My mom has been making this recipe for as long as I can remember. I didn’t like quiche when I was little, but at some point, it went from detestable to divine. I really, really love good quiche. This recipe is the standard to which I compare all others. A light, flaky, flavorful crust and a filling that’s savory and delicious, with just enough egg to hold it all together. I could (and do) eat these all day long; they are really perfect for any meal. When my husband and I were first married, he said he hated quiche. So I made these “Cheesy Bacon Pies” for dinner and he was converted. Of course I told him the truth eventually, and he’s been a fan ever since.
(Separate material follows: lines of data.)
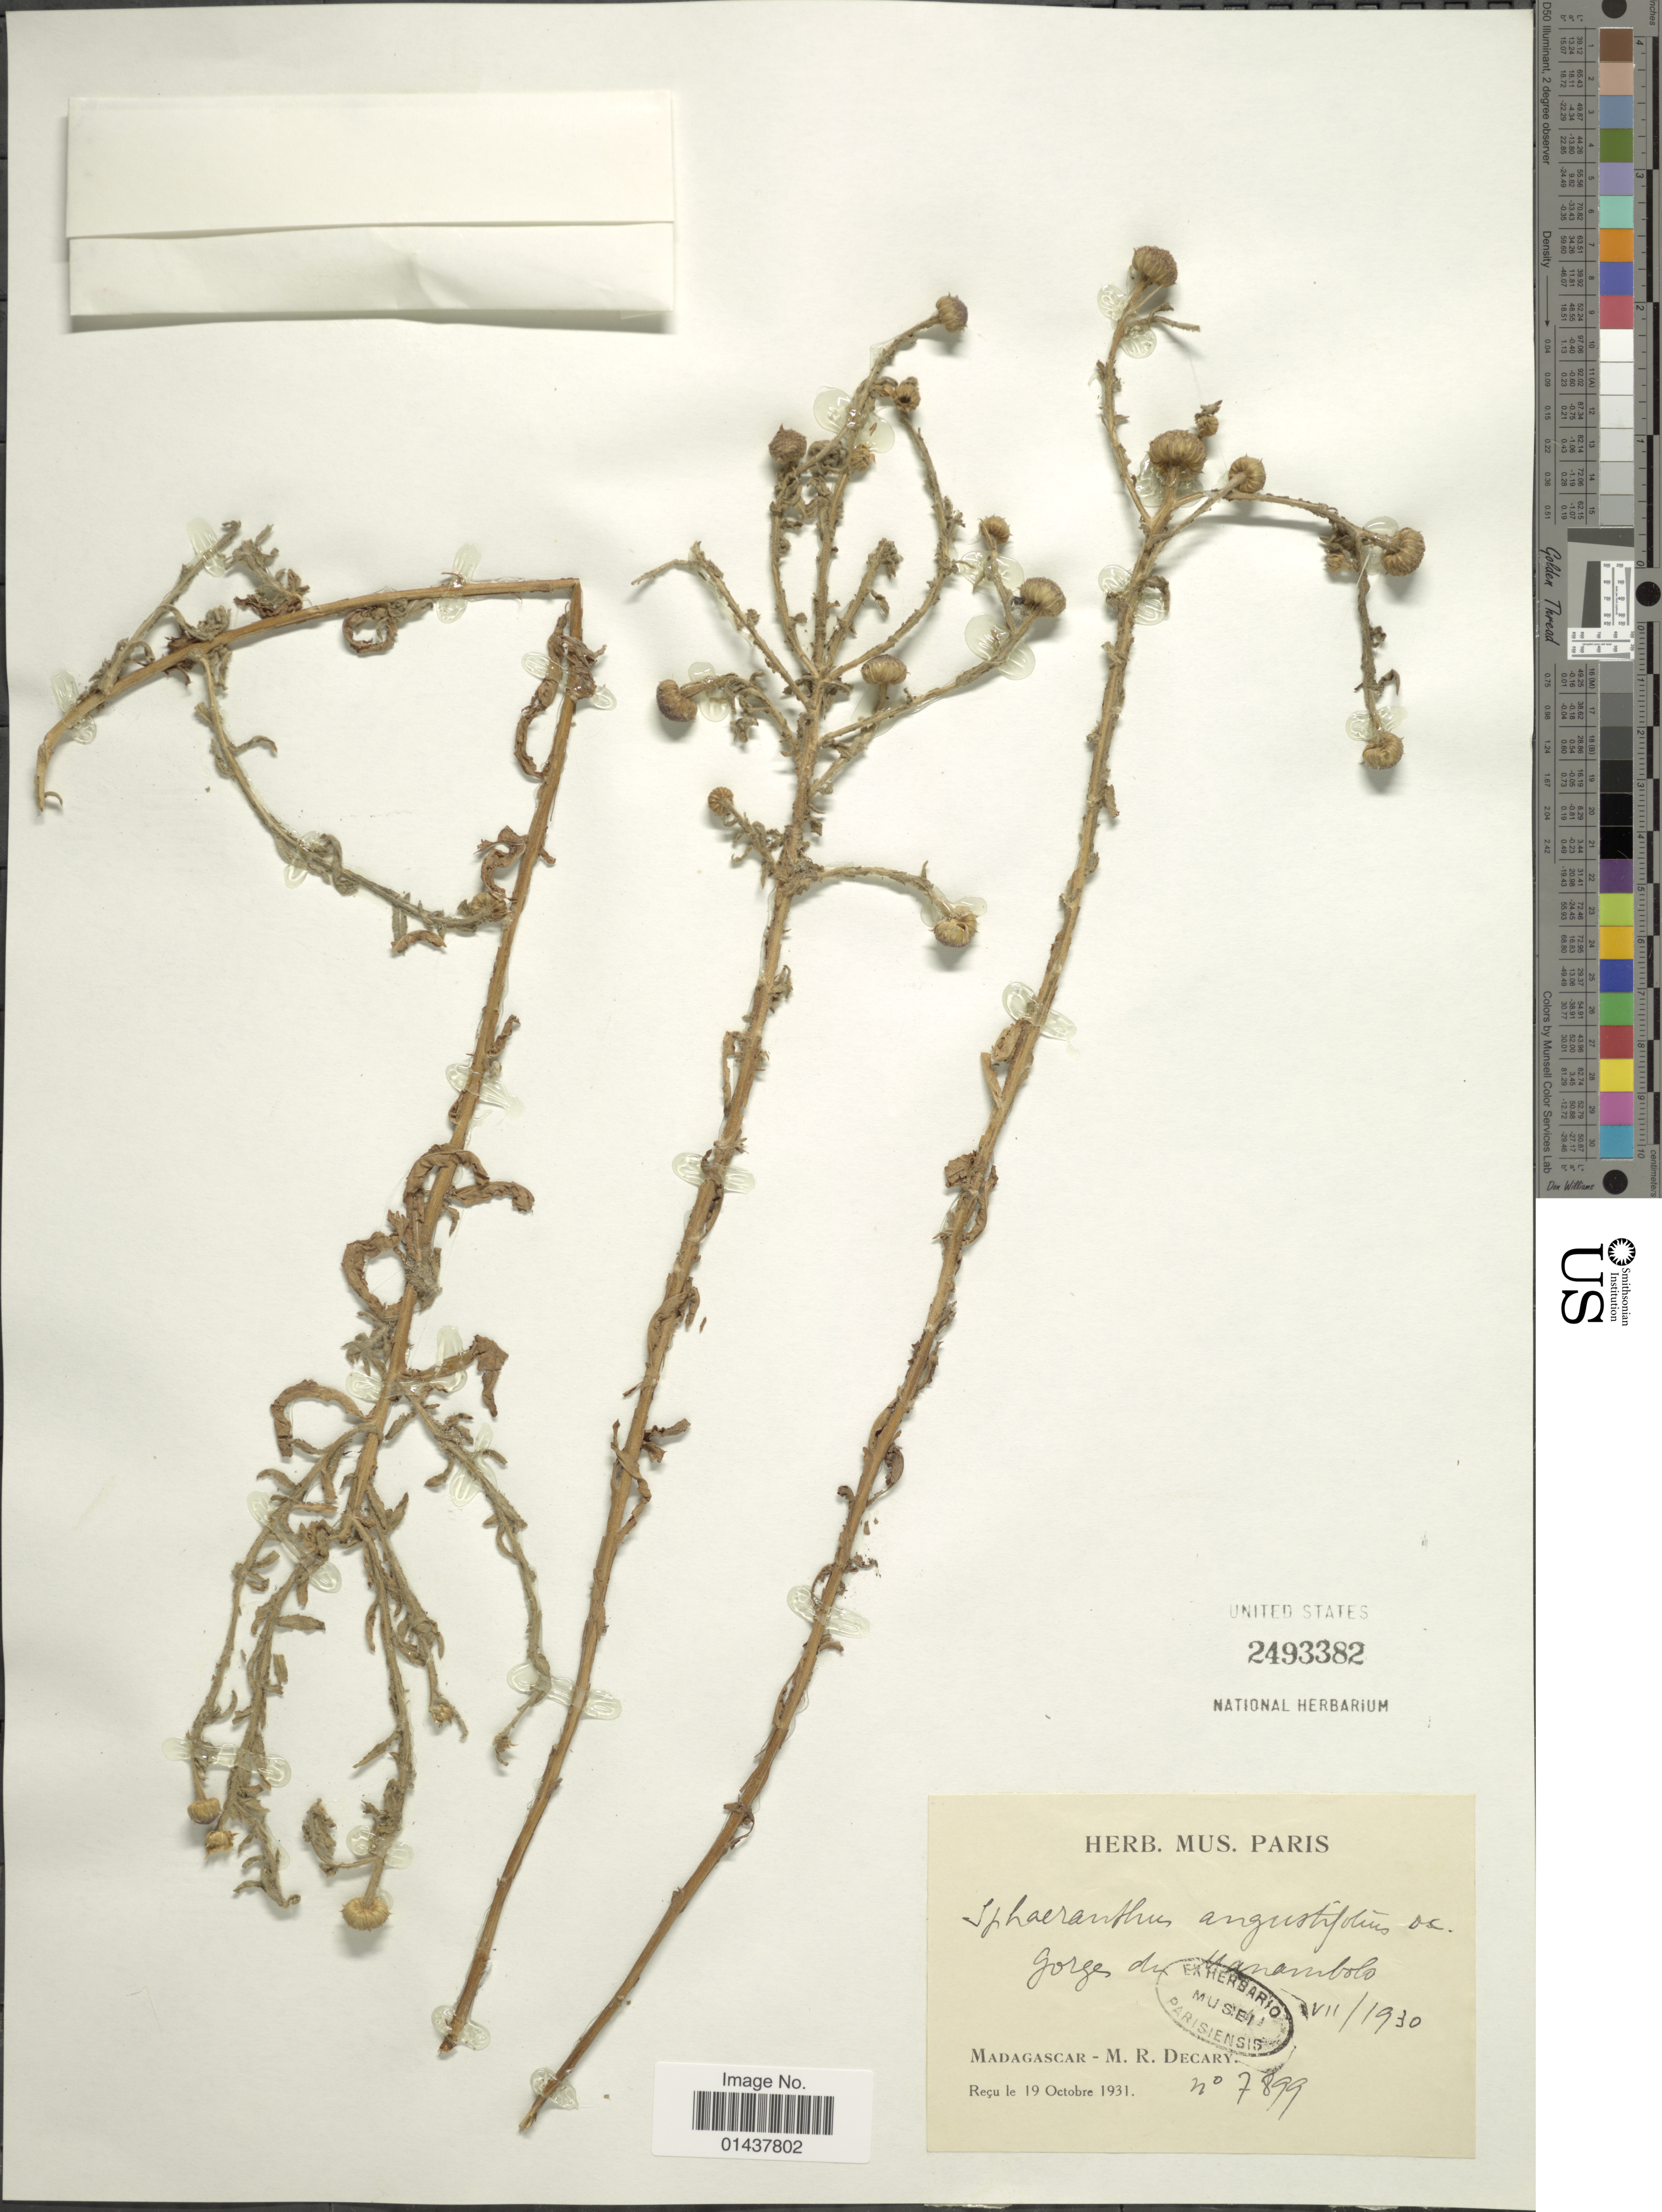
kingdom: Plantae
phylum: Tracheophyta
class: Magnoliopsida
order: Asterales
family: Asteraceae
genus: Sphaeranthus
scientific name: Sphaeranthus angustifolius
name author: DC.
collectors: R. Decary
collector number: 7899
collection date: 1930-07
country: Madagascar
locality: Gorges de Manambolo [gorges/canyons of Manambolo]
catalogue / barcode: US 2493382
3 oz cream cheese, softened
1/2 cup butter, softened
1 cup flour
1 12-oz can evaporated milk
1/2 lb bacon, cooked, drained, and crumbled
1 cup shredded cheddar
1/4 cup onion, chopped fine
3/4 teaspoon salt
1/4 teaspoon sugar
To make the crust, blend cream cheese, butter, flour, and salt well. Dough will be soft. Divide into 12 balls. Pat into ungreased muffin tins, covering the bottom and up the sides of each cup. Set aside.
Place even amounts of bacon, onion, and cheese in prepared crust. Beat eggs; add milk, salt, sugar, and pepper and mix well. Pour egg mixture into crust on top of bacon, etc. Bake at 350 degrees for 45 minutes. Let cool slightly before serving.